There are millions of devices that display the web very, very differently, from a laptop browser to an iPhone to a Playstation on a TV to a watch, there is no guarantee that the person viewing a website will be doing so under specific circumstances or environments. And in those very different devices are more variables like window sizes, screen orientations, interactive capabilities (pointer device or touch?) and more. And to add even more complexity is the thought process into how a person is using web content, on what device, and where they may be or what they may be doing (sitting at home on a laptop vs. in the subway on a mobile device. Different environments, different challenges like screen space, network bandwidth, ease of use, etc.)
Along with being fluid, web content can also be required to be very malleable. What I mean by this is that an image can not be displayed at 1024×768 pixels on every device. Text size of 12 points might look great on a desktop monitor, but may be way too small on a large projection screen. That neon green background color makes a paragraph look outstanding, however if the page is printed, the background color most likely will not be and the effect could be lost. Web content needs to be molded and shaped into what the user needs, whenever and wherever they are accessing it.
Finally, the web is a living breathing thing. Sure there are sites that have gone untouched since 1997, however the most commonly visited websites are those that are frequently updated with fresh content, keeping their visitors coming back for more. With changing content comes new challenges. Maybe that one line headline that we made room for now has two lines. Maybe that photo for the news story is in landscape instead of portrait orientation. Or maybe a huge sale will need to push all of the other content out of the way, for this weekend only! Web content is always changing, moving and being manipulated.
For these reasons, there needs to be CSS designers. CSS designers should work hand-in-hand with graphic designers and User Interface designers when planning and designing a website. A plan for a website can include a header with a navigation menu running across the top, but what happens when the user shrinks their browser width, or moves to a mobile phone? As designers create visual compositions for these scenarios, a CSS designer will need to plan and develop for the in-between moments. At what point will the menu shrink behind a menu button on mobile devices? Will the menu just pop behind the button or will there be a transition effect?
Along with solving implementation of design, a CSS designer must also solve other problems, such as saving on bandwidth, and progressively enhancing the web experience for all users and devices.
Many of us enjoy fast internet connections in our homes and workplaces, but can be saddled with data plan caps and/or slow network speeds on our mobile devices. That large, 3MB photo may download just fine on your laptop at work, but when you check it on the train at night delivers a not-as pleasant waiting period. CSS designers must implement ways to account for these situations by delivering appropriately sized images, or preventing download until the image is displayed (for example.)
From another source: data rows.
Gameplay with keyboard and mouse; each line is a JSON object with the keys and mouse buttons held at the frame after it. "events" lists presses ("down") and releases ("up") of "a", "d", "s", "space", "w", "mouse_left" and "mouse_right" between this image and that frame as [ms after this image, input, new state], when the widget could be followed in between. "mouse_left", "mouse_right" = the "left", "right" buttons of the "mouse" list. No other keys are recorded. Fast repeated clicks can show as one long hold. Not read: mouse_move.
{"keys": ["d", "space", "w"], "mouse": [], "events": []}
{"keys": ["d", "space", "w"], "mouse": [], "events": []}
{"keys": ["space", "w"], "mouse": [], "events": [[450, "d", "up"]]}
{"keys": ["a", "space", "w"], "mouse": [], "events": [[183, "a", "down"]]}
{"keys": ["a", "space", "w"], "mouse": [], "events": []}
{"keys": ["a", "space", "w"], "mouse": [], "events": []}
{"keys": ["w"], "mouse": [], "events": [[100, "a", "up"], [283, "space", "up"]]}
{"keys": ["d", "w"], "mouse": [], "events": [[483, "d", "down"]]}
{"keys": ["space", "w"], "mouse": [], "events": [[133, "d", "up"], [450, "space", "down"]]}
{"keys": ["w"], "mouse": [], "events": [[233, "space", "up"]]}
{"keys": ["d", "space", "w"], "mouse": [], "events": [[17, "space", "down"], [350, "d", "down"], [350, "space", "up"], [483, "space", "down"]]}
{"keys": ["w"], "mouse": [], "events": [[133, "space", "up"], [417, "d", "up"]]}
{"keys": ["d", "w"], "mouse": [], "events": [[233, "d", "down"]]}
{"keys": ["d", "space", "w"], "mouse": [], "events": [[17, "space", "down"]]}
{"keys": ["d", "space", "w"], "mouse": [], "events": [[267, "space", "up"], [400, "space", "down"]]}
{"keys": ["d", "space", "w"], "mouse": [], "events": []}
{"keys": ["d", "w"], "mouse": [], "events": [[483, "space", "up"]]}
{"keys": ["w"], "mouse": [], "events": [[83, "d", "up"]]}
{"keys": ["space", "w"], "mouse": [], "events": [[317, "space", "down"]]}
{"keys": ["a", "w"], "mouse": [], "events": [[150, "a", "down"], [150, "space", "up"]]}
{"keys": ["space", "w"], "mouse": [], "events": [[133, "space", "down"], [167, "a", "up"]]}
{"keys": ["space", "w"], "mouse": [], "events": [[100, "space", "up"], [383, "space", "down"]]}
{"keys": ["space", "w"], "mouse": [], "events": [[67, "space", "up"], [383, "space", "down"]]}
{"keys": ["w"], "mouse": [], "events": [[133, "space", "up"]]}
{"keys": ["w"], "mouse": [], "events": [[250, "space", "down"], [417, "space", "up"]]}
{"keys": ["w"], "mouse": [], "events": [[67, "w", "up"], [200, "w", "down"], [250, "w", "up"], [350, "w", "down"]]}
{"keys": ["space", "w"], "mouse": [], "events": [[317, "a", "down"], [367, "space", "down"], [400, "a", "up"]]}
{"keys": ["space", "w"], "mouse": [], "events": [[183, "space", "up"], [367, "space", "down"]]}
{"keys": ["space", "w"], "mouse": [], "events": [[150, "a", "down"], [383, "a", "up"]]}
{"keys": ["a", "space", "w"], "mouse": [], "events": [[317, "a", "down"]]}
Along with bandwidth, another unknown is technology. Many offices and homes are up-to-date on the latest browsers, computers and capabilities. However, most are way below the cutting edge. CSS designers are tasked with maintaining accessibility and usability of web content while adding on features and complimenting effects for those with technology that supports them. This is called progressive enhancement, and it ensures that even if someone is using a very outdated form of technology, the web content is still readable and usable.
Many of these decisions can be made by UI designers, web architects, graphic designers and more. However, a CSS designer/developer is the one who will implement and ship these solutions. I enjoy being a part of thinking through and solving the many road bumps of the web. I enjoy optimizing and progressively enhancing content for all users. And I enjoy writing CSS. It is a form of design that is unconventional but, I believe, is very essential.